Valuable property needs to be protected from the prospect of theft and
destruction. Some homes are equipped with alarm systems that can deter
burglars, notify authorities when a break-in has occurred, and even warn
owners when their home is on fire. Such measures are necessary to ensure
the integrity of homes and the safety of homeowners.
The same assurance of integrity and safety should also be applied to
computer systems and data. The Internet has facilitated the flow of
information, from personal to financial. At the same time, it has fostered
just as many dangers. Malicious users and crackers seek vulnerable targets
such as unpatched systems, systems infected with trojans, and networks
running insecure services. Alarms are needed to notify administrators and
security team members that a breach has taken place so that they can
respond in real-time to the threat. Intrusion detection
systems have been designed as such a warning system.
An intrusion detection system (IDS) is an active process or device
that analyzes system and network activity for unauthorized entry and/or
malicious activity. The way that an IDS detects anomalies can vary widely;
however, the ultimate aim of any IDS is to catch perpetrators in the act
before they do real damage to resources.
An IDS protects a system from attack, misuse, and compromise. It can
also monitor network activity, audit network and system configurations for
vulnerabilities, analyze data integrity, and more. Depending on the
detection methods you choose to deploy, there are several direct and
incidental benefits to using an IDS.
Understanding what an IDS is, and the functions it provides, is
key in determining what type is appropriate to include in a computer
security policy. This section discusses the concepts behind IDSes, the
functionalities of each type of IDS, and the emergence of hybrid IDSes
that employ several detection techniques and tools in one package.
Some IDSes are knowledge-based, which
preemptively alert security administrators before an intrusion occurs
using a database of common attacks. Alternatively, there are
behavioral-based IDSes that track all resource
usage for anomalies, which is usually a positive sign of malicious
activity. Some IDSes are standalone services that work in the
background and passively listen for activity, logging any suspicious
packets from the outside. Others combine standard system tools,
modified configurations, and verbose logging, with administrator
intuition and experience to create a powerful intrusion detection
kit. Evaluating the many intrusion detection techniques can assist in
finding one that is right for your organization.

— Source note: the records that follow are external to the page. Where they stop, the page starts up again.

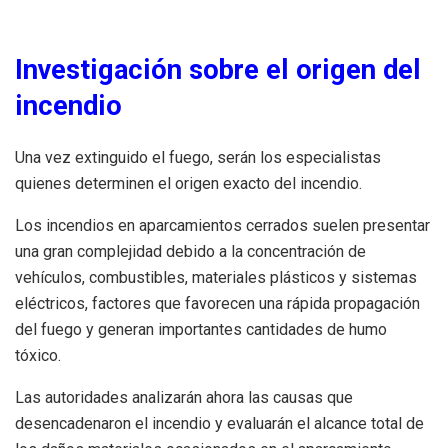
Investigación sobre el origen del
incendio
Una vez extinguido el fuego, serán los especialistas
quienes determinen el origen exacto del incendio.
Los incendios en aparcamientos cerrados suelen presentar
una gran complejidad debido a la concentración de
vehículos, combustibles, materiales plásticos y sistemas
eléctricos, factores que favorecen una rápida propagación
del fuego y generan importantes cantidades de humo
tóxico.
Las autoridades analizarán ahora las causas que
desencadenaron el incendio y evaluarán el alcance total de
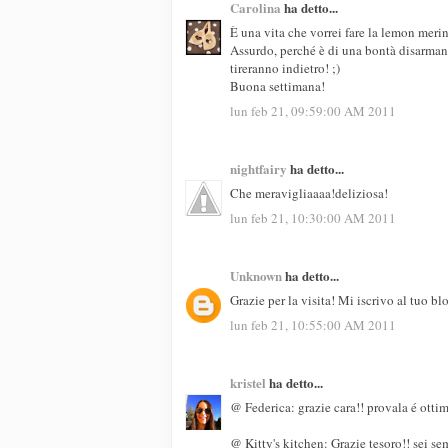
Carolina
ha detto...
È una vita che vorrei fare la lemon meri
Assurdo, perché è di una bontà disarmant
tireranno indietro! ;)
Buona settimana!
lun feb 21, 09:59:00 AM 2011
nightfairy
ha detto...
Che meravigliaaaa!deliziosa!
lun feb 21, 10:30:00 AM 2011
Unknown
ha detto...
Grazie per la visita! Mi iscrivo al tuo bl
lun feb 21, 10:55:00 AM 2011
kristel
ha detto...
@ Federica: grazie cara!! provala é otti
@ Kitty's kitchen: Grazie tesoro!! sei se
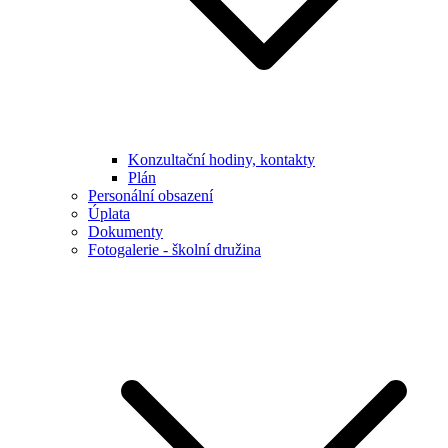
Konzultační hodiny, kontakty
Plán
Personální obsazení
Úplata
Dokumenty
Fotogalerie - školní družina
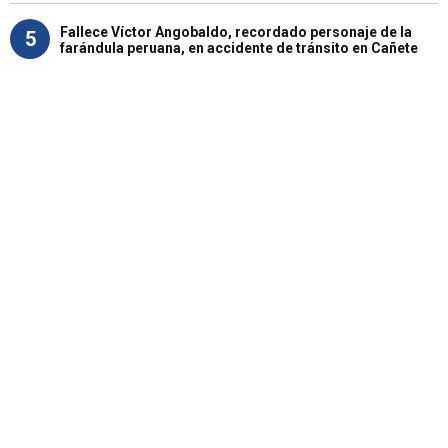
Fallece Víctor Angobaldo, recordado personaje de la
5
farándula peruana, en accidente de tránsito en Cañete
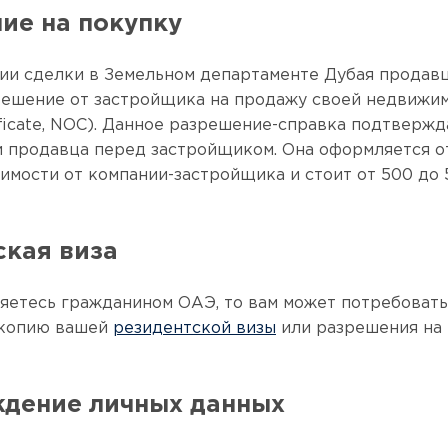
ие на покупку
ии сделки в Земельном департаменте Дубая продав
ешение от застройщика на продажу своей недвижим
ificate, NOC). Данное разрешение-справка подтвержд
 продавца перед застройщиком. Она оформляется от 
симости от компании-застройщика и стоит от 500 до 
ская виза
ляетесь гражданином ОАЭ, то вам может потребовать
 копию вашей
резидентской визы
или разрешения на
дение личных данных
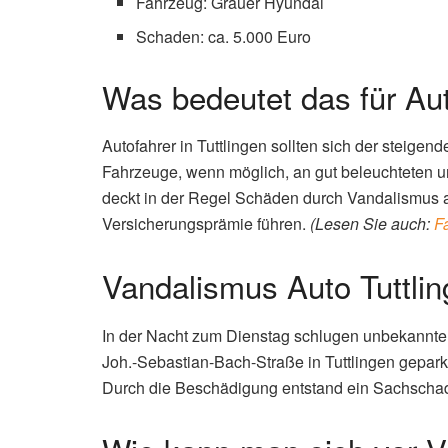
Fahrzeug: Grauer Hyundai
Schaden: ca. 5.000 Euro
Was bedeutet das für Au
Autofahrer in Tuttlingen sollten sich der steige
Fahrzeuge, wenn möglich, an gut beleuchteten u
deckt in der Regel Schäden durch Vandalismus a
Versicherungsprämie führen.
(Lesen Sie auch:
F
Vandalismus Auto Tuttlin
In der Nacht zum Dienstag schlugen unbekannte 
Joh.-Sebastian-Bach-Straße in Tuttlingen geparkt 
Durch die Beschädigung entstand ein Sachschad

The most common types of IDSes referred to in the security field are
known as host-based and
network-based IDSes. A host-based IDS is the
most comprehensive of the two, which involves implementing a detection
system on each individual host. Regardless of which network
environment the host resides on, it is still protected. A
network-based IDS funnels packets through a single device before being
sent to specific hosts. Network-based IDSes are often regarded as less
comprehensive since many hosts in a mobile environment make it
unavailable for reliable network packet screening and protection.